Stored data entries:
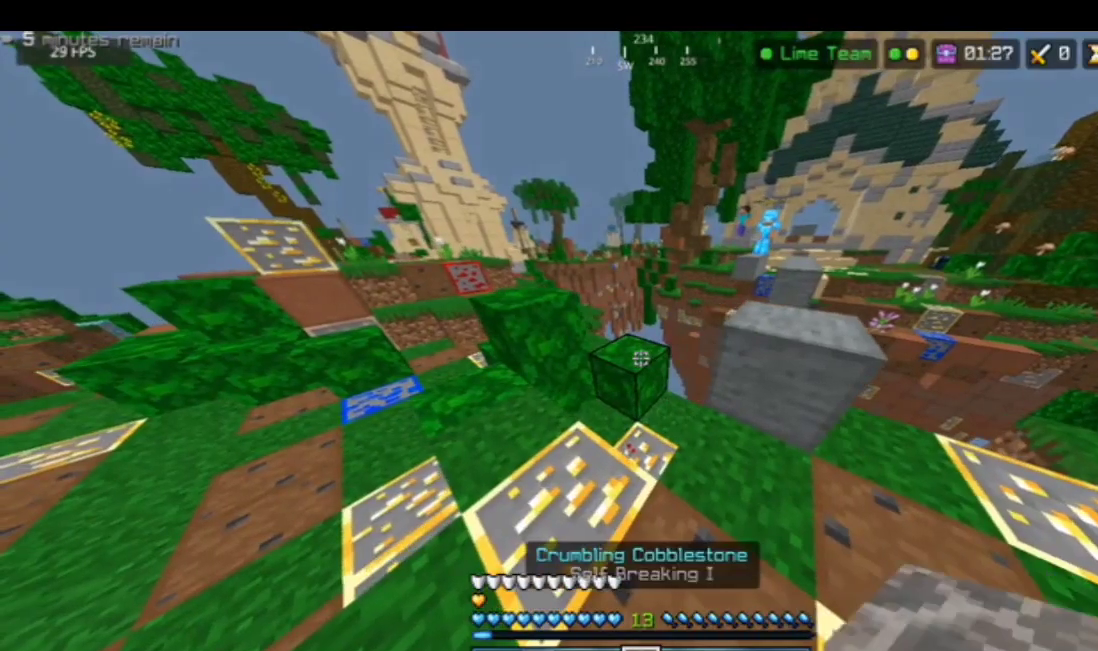
{"keys": [], "mouse": [], "events": []}
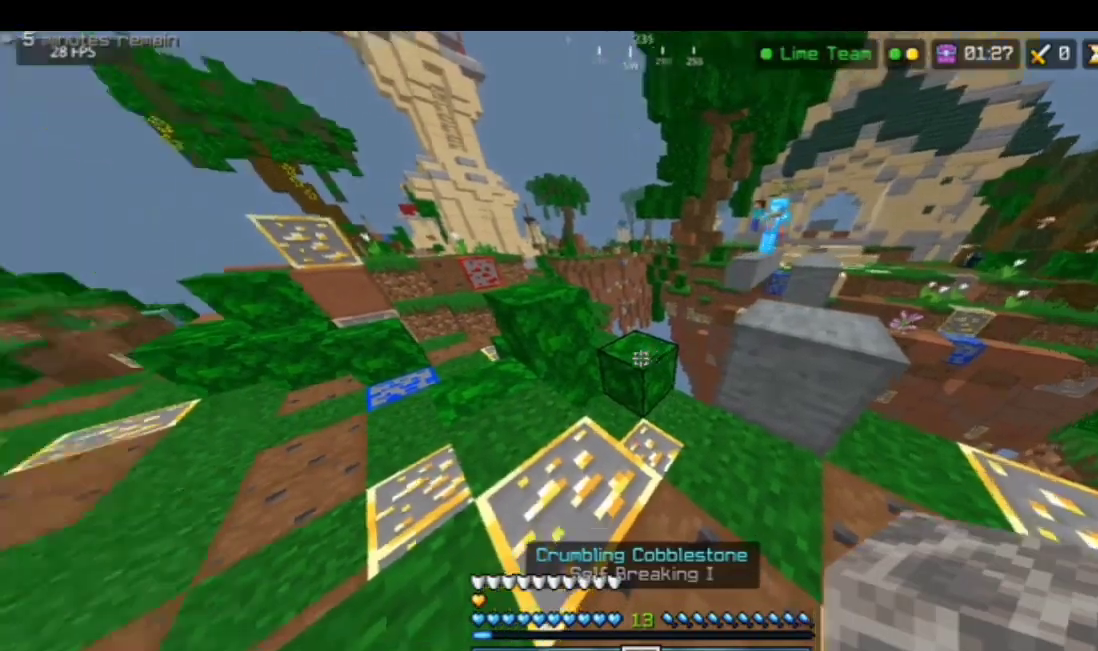
{"keys": [], "mouse": ["right"], "events": [[33, "w", "down"], [133, "space", "down"], [300, "mouse_right", "down"], [300, "space", "up"], [300, "w", "up"], [400, "mouse_right", "up"], [400, "s", "down"], [434, "mouse_right", "down"], [467, "mouse_right", "up"], [467, "s", "up"], [501, "mouse_right", "down"]]}
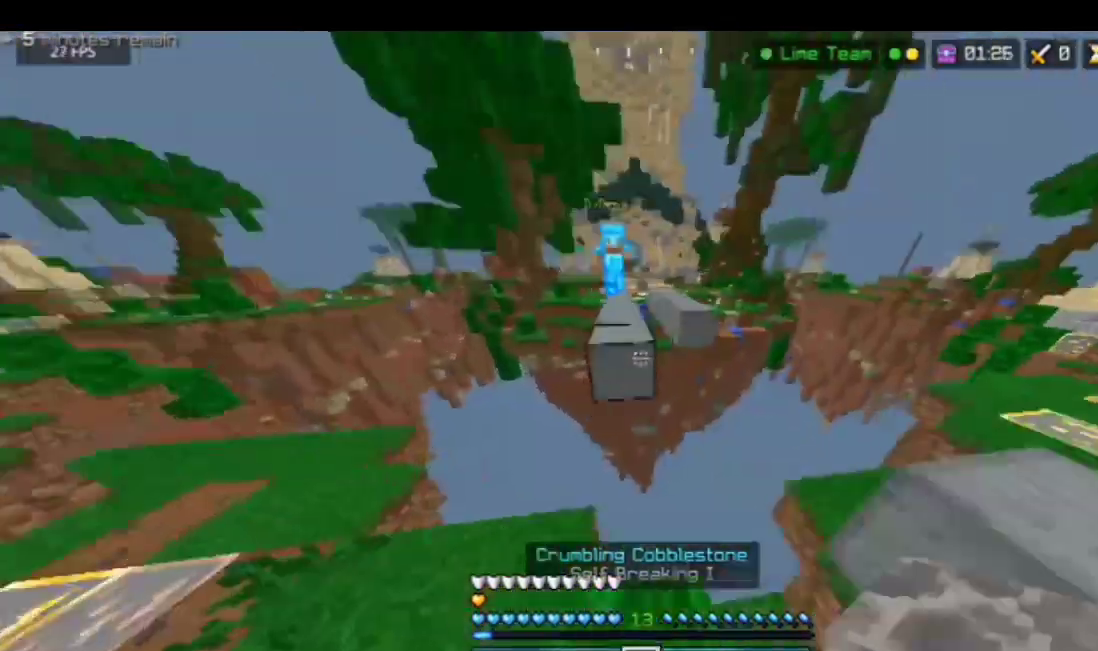
{"keys": ["s"], "mouse": [], "events": [[66, "s", "down"], [167, "mouse_right", "up"]]}
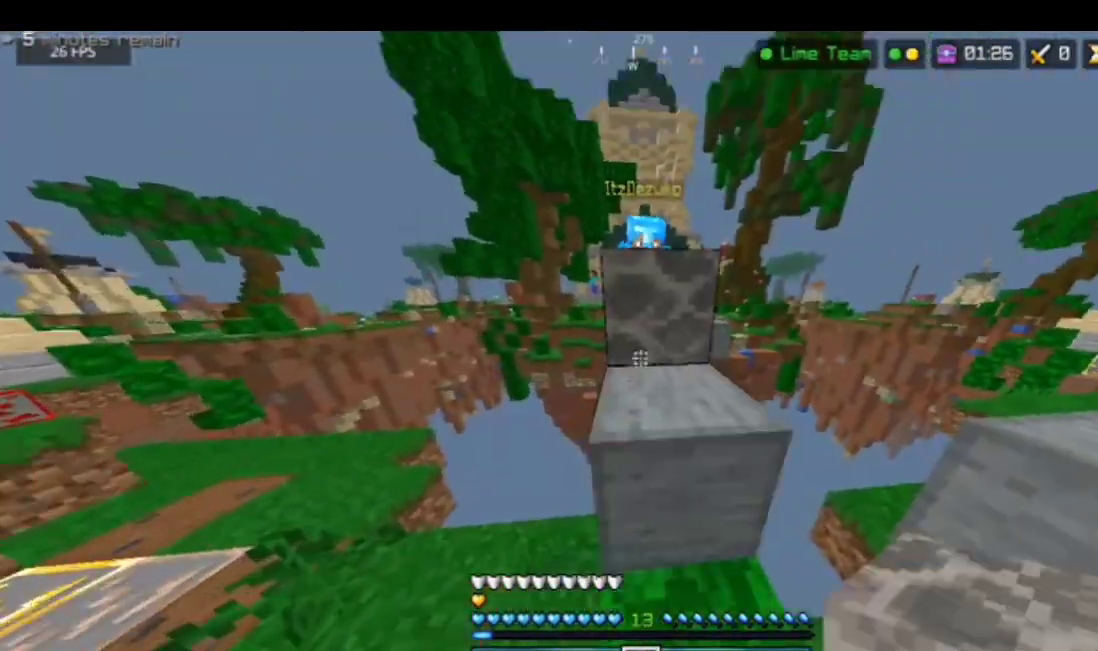
{"keys": ["space", "w"], "mouse": ["left"], "events": [[34, "d", "down"], [67, "d", "up"], [67, "s", "up"], [167, "mouse_left", "down"], [268, "mouse_left", "up"], [301, "mouse_left", "down"], [368, "w", "down"], [401, "mouse_left", "up"], [468, "mouse_left", "down"], [468, "space", "down"]]}
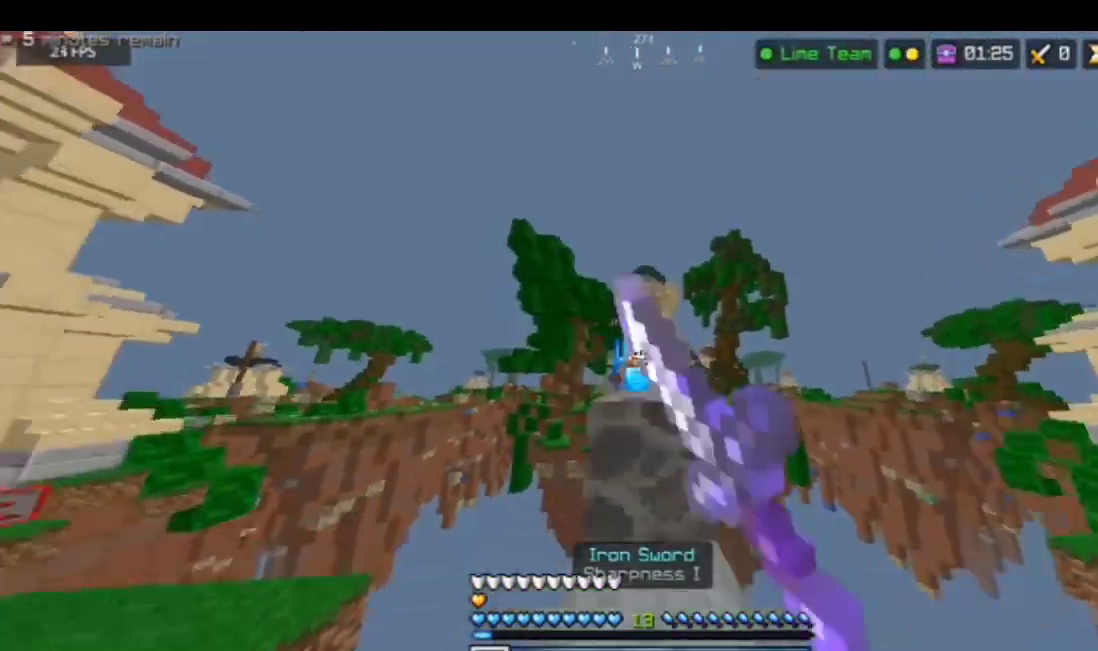
{"keys": [], "mouse": ["left"], "events": [[67, "mouse_left", "up"], [100, "mouse_left", "down"], [167, "mouse_left", "up"], [167, "space", "up"], [234, "mouse_left", "down"], [234, "w", "up"], [301, "mouse_left", "up"], [334, "mouse_left", "down"], [434, "mouse_left", "up"], [501, "mouse_left", "down"]]}
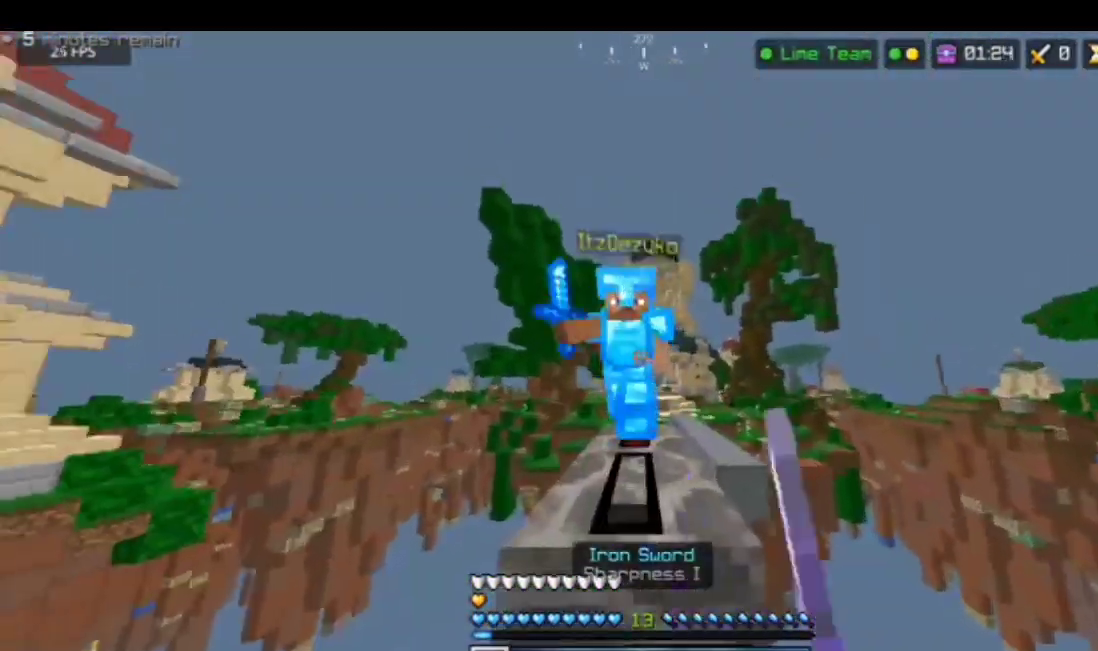
{"keys": ["w"], "mouse": ["left"], "events": [[33, "space", "down"], [33, "w", "down"], [67, "mouse_left", "up"], [100, "mouse_left", "down"], [100, "space", "up"], [100, "w", "up"], [167, "mouse_left", "up"], [234, "mouse_left", "down"], [301, "mouse_left", "up"], [367, "mouse_left", "down"], [434, "mouse_left", "up"], [501, "mouse_left", "down"], [501, "w", "down"]]}
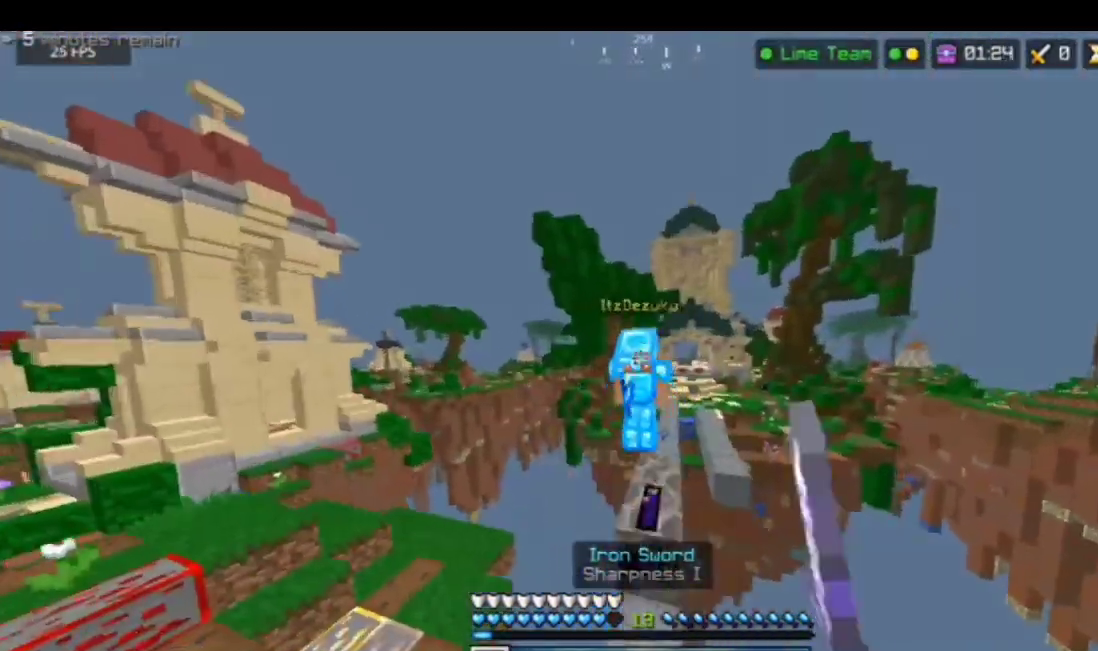
{"keys": ["w"], "mouse": ["left"], "events": [[67, "d", "down"], [67, "w", "up"], [100, "mouse_left", "up"], [167, "d", "up"], [167, "mouse_left", "down"], [167, "w", "down"], [200, "mouse_left", "up"], [234, "mouse_left", "down"]]}
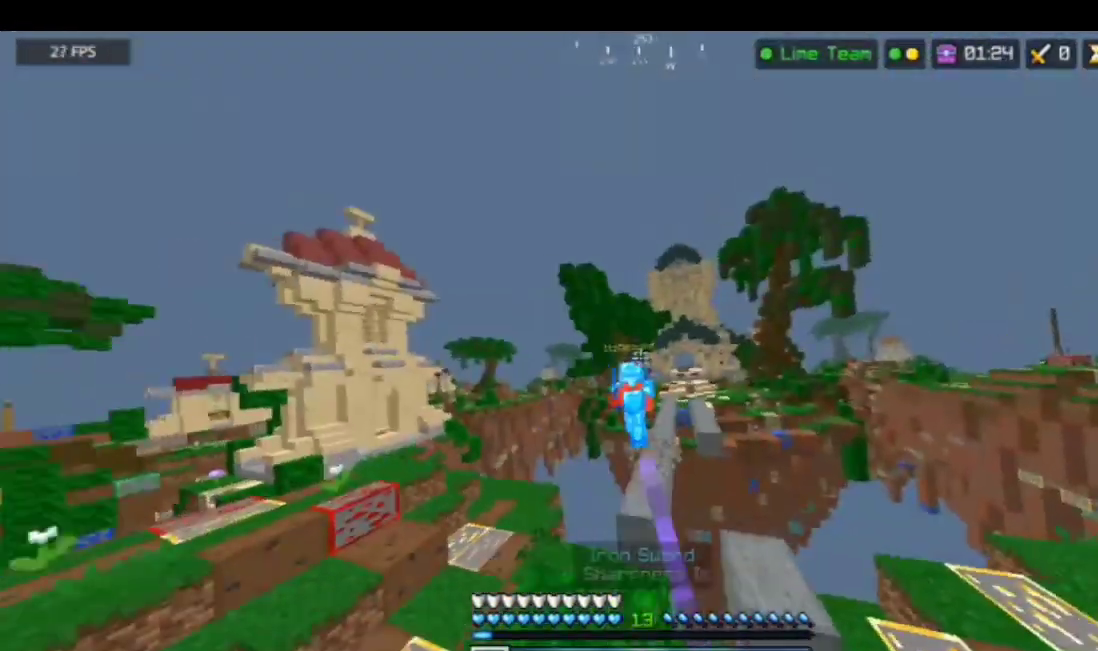
{"keys": ["w"], "mouse": ["left"], "events": [[100, "mouse_left", "up"], [267, "mouse_left", "down"], [367, "mouse_left", "up"], [434, "mouse_left", "down"]]}
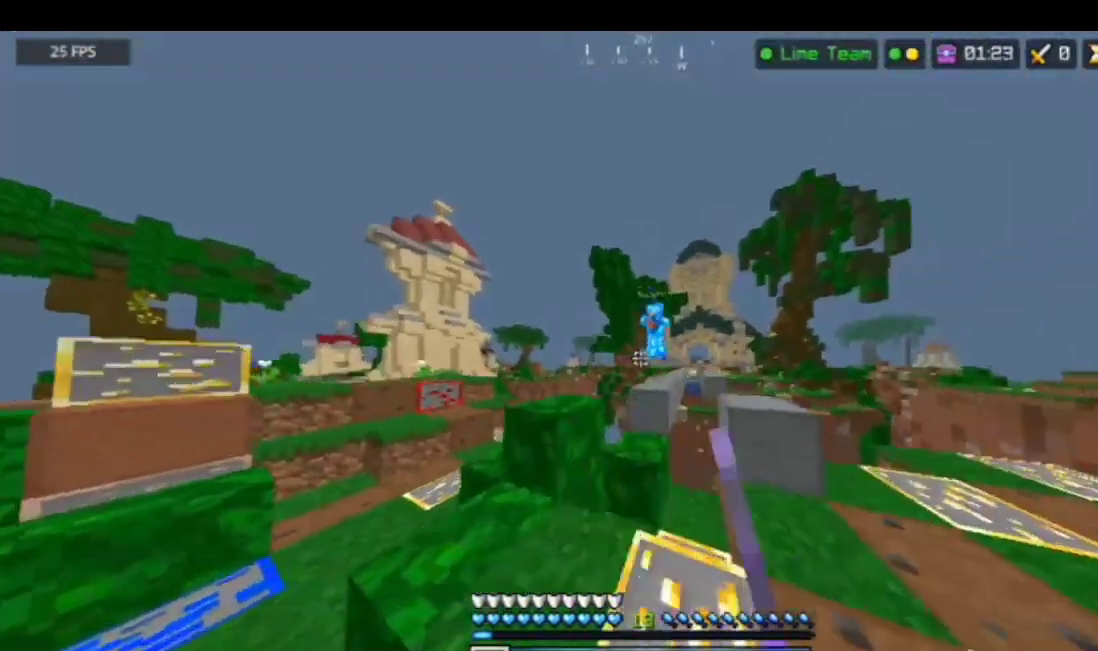
{"keys": [], "mouse": ["left"], "events": [[34, "mouse_left", "up"], [167, "mouse_left", "down"], [234, "mouse_left", "up"], [301, "mouse_left", "down"], [468, "mouse_left", "up"], [468, "w", "up"], [501, "mouse_left", "down"]]}
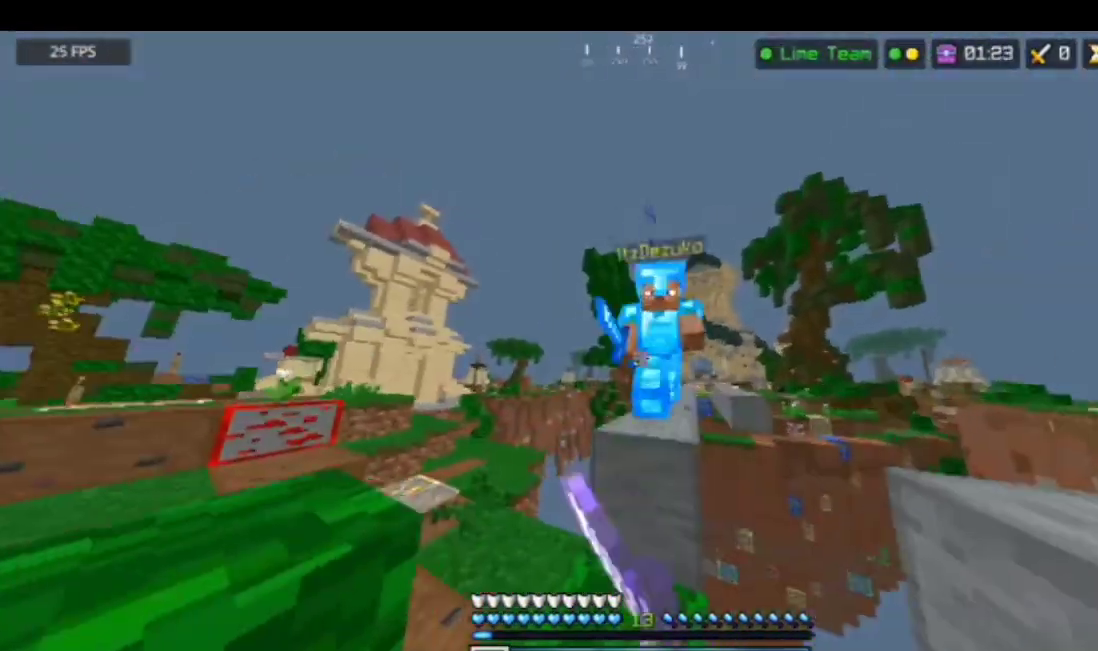
{"keys": ["w"], "mouse": [], "events": [[67, "mouse_left", "up"], [134, "mouse_left", "down"], [167, "mouse_left", "up"], [200, "mouse_left", "down"], [300, "mouse_left", "up"], [334, "mouse_left", "down"], [401, "mouse_left", "up"], [401, "w", "down"], [434, "mouse_left", "down"], [501, "mouse_left", "up"]]}
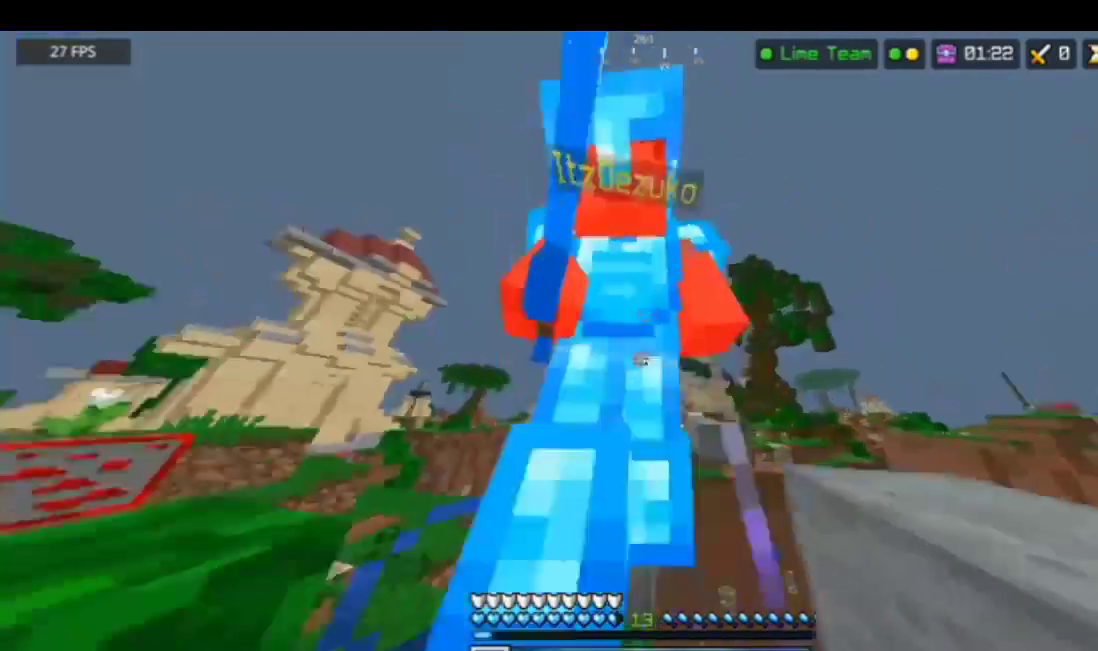
{"keys": [], "mouse": ["left"], "events": [[33, "mouse_left", "down"], [133, "mouse_left", "up"], [167, "mouse_left", "down"], [200, "mouse_left", "up"], [200, "w", "up"], [267, "mouse_left", "down"]]}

What you need to do: The data must come back word for word, with every picture removed.

Solution for this problem:
{"keys": [], "mouse": [], "events": []}
{"keys": [], "mouse": ["right"], "events": [[33, "w", "down"], [133, "space", "down"], [300, "mouse_right", "down"], [300, "space", "up"], [300, "w", "up"], [400, "mouse_right", "up"], [400, "s", "down"], [434, "mouse_right", "down"], [467, "mouse_right", "up"], [467, "s", "up"], [501, "mouse_right", "down"]]}
{"keys": ["s"], "mouse": [], "events": [[66, "s", "down"], [167, "mouse_right", "up"]]}
{"keys": ["space", "w"], "mouse": ["left"], "events": [[34, "d", "down"], [67, "d", "up"], [67, "s", "up"], [167, "mouse_left", "down"], [268, "mouse_left", "up"], [301, "mouse_left", "down"], [368, "w", "down"], [401, "mouse_left", "up"], [468, "mouse_left", "down"], [468, "space", "down"]]}
{"keys": [], "mouse": ["left"], "events": [[67, "mouse_left", "up"], [100, "mouse_left", "down"], [167, "mouse_left", "up"], [167, "space", "up"], [234, "mouse_left", "down"], [234, "w", "up"], [301, "mouse_left", "up"], [334, "mouse_left", "down"], [434, "mouse_left", "up"], [501, "mouse_left", "down"]]}
{"keys": ["w"], "mouse": ["left"], "events": [[33, "space", "down"], [33, "w", "down"], [67, "mouse_left", "up"], [100, "mouse_left", "down"], [100, "space", "up"], [100, "w", "up"], [167, "mouse_left", "up"], [234, "mouse_left", "down"], [301, "mouse_left", "up"], [367, "mouse_left", "down"], [434, "mouse_left", "up"], [501, "mouse_left", "down"], [501, "w", "down"]]}
{"keys": ["w"], "mouse": ["left"], "events": [[67, "d", "down"], [67, "w", "up"], [100, "mouse_left", "up"], [167, "d", "up"], [167, "mouse_left", "down"], [167, "w", "down"], [200, "mouse_left", "up"], [234, "mouse_left", "down"]]}
{"keys": ["w"], "mouse": ["left"], "events": [[100, "mouse_left", "up"], [267, "mouse_left", "down"], [367, "mouse_left", "up"], [434, "mouse_left", "down"]]}
{"keys": [], "mouse": ["left"], "events": [[34, "mouse_left", "up"], [167, "mouse_left", "down"], [234, "mouse_left", "up"], [301, "mouse_left", "down"], [468, "mouse_left", "up"], [468, "w", "up"], [501, "mouse_left", "down"]]}
{"keys": ["w"], "mouse": [], "events": [[67, "mouse_left", "up"], [134, "mouse_left", "down"], [167, "mouse_left", "up"], [200, "mouse_left", "down"], [300, "mouse_left", "up"], [334, "mouse_left", "down"], [401, "mouse_left", "up"], [401, "w", "down"], [434, "mouse_left", "down"], [501, "mouse_left", "up"]]}
{"keys": [], "mouse": ["left"], "events": [[33, "mouse_left", "down"], [133, "mouse_left", "up"], [167, "mouse_left", "down"], [200, "mouse_left", "up"], [200, "w", "up"], [267, "mouse_left", "down"]]}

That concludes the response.